## What needs to be done
Begin with the first line below and retype each line exactly through the line containing "X78740000Y-22860000D01*". Any pictures are to be left out.

Stored entries:
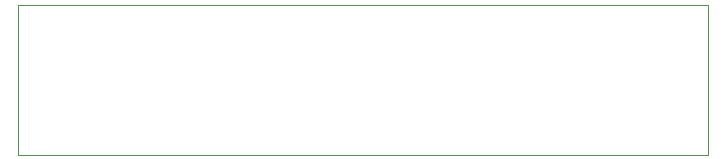
<source format=gm1>
G04 #@! TF.GenerationSoftware,KiCad,Pcbnew,(6.0.6)*
G04 #@! TF.CreationDate,2022-08-07T08:43:24+02:00*
G04 #@! TF.ProjectId,Stepdown led board,53746570-646f-4776-9e20-6c656420626f,rev?*
G04 #@! TF.SameCoordinates,Original*
G04 #@! TF.FileFunction,Profile,NP*
%FSLAX46Y46*%
G04 Gerber Fmt 4.6, Leading zero omitted, Abs format (unit mm)*
G04 Created by KiCad (PCBNEW (6.0.6)) date 2022-08-07 08:43:24*
%MOMM*%
%LPD*%
G01*
G04 APERTURE LIST*
G04 #@! TA.AperFunction,Profile*
%ADD10C,0.100000*%
G04 #@! TD*
G04 APERTURE END LIST*
D10*
X20320000Y-22860000D02*
X78740000Y-22860000D01*
X78740000Y-22860000D02*
X78740000Y-35560000D01*
X78740000Y-35560000D02*
X20320000Y-35560000D01*
X20320000Y-35560000D02*
X20320000Y-22860000D01*
M02*

</source>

## Task output
<source format=gm1>
G04 #@! TF.GenerationSoftware,KiCad,Pcbnew,(6.0.6)*
G04 #@! TF.CreationDate,2022-08-07T08:43:24+02:00*
G04 #@! TF.ProjectId,Stepdown led board,53746570-646f-4776-9e20-6c656420626f,rev?*
G04 #@! TF.SameCoordinates,Original*
G04 #@! TF.FileFunction,Profile,NP*
%FSLAX46Y46*%
G04 Gerber Fmt 4.6, Leading zero omitted, Abs format (unit mm)*
G04 Created by KiCad (PCBNEW (6.0.6)) date 2022-08-07 08:43:24*
%MOMM*%
%LPD*%
G01*
G04 APERTURE LIST*
G04 #@! TA.AperFunction,Profile*
%ADD10C,0.100000*%
G04 #@! TD*
G04 APERTURE END LIST*
D10*
X20320000Y-22860000D02*
X78740000Y-22860000D01*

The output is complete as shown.